Keine Kinderkrankheit

Keuchhusten gilt als typische Kinderkrankheit. Doch auch Erwachsene können an dem hartnäckigen Husten erkranken – und sollten vorbeugen.

(München – 21.10.2011) Bei Kindern ist Keuchhusten (Pertussis) an den schweren Hustenattacken in der Nacht, der Atemnot und den typisch keuchenden Atemgeräuschen leicht zu erkennen. „Früher wurde Keuchhusten primär als Kinderkrankheit wahrgenommen“, sagt Anja Kwetkat, Internistin für Klinische Geriatrie und physikalische Therapie und Chefärztin an der Klinik für Geriatrie am Universitätsklinikum Jena. In den letzten Jahren erkranken immer mehr Erwachsene.

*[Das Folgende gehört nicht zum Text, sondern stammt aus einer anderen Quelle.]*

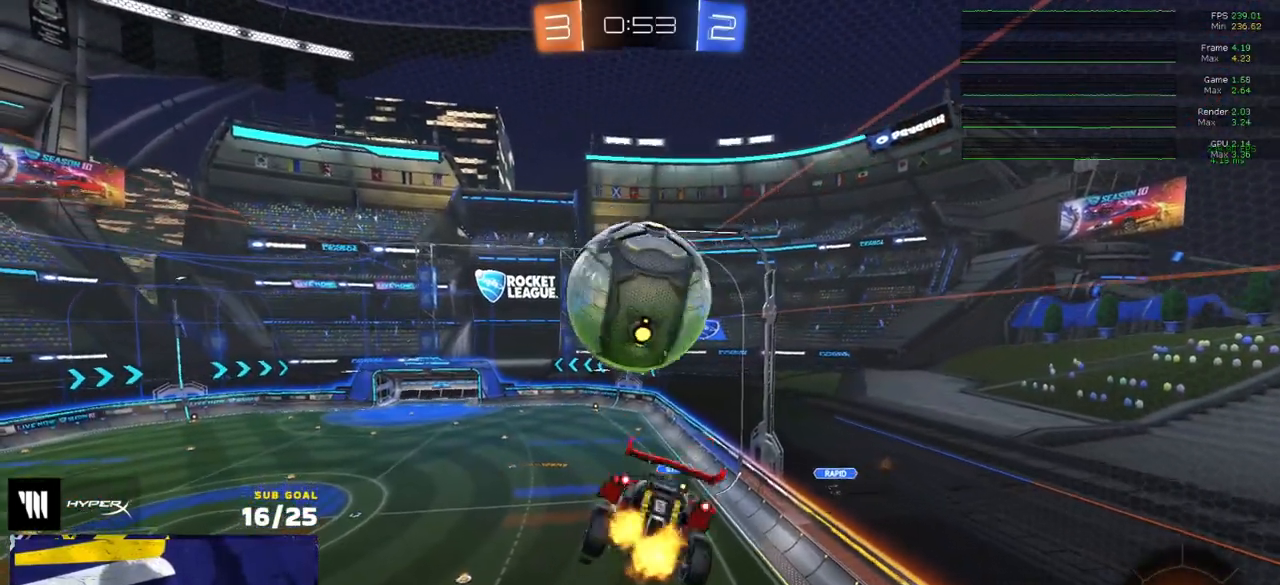
{"buttons": [], "left_stick": "up", "right_stick": "center", "events": [[133, "L1", "down"], [367, "L1", "up"], [367, "left_stick", "up"]]}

Erwachsene zeigen andere Symptome

Das Problem bei älteren Patienten: Die meisten wissen überhaupt nicht, dass sie an Keuchhusten leiden. Denn die Symptome unterschieden sich von denen bei Kindern und werden deswegen nicht selten mit anderen Atemwegserkrankungen verwechselt. „Keuchhusten bei Erwachsenen äußert sich eher wie eine Erkältung, aber mit hartnäckigem Husten, der über Wochen und Monate andauern kann“, sagt die Expertin. „Und es kann auch ebenso lange dauern, bis dann Keuchhusten diagnostiziert wird.“

Impfung im Erwachsenenalter

Gerade bei über 60-Jährigen kann das ständige Husten beispielsweise Leistenbrüche verschlimmern. „Seit 2009 wird deswegen empfohlen, sich einmal im Erwachsenenalter gegen Pertussis impfen zu lassen“, sagt Kwetkat. Wer einen hartnäckigen Husten über Wochen nicht loswird, soll unbedingt einen Arzt zu Rate ziehen.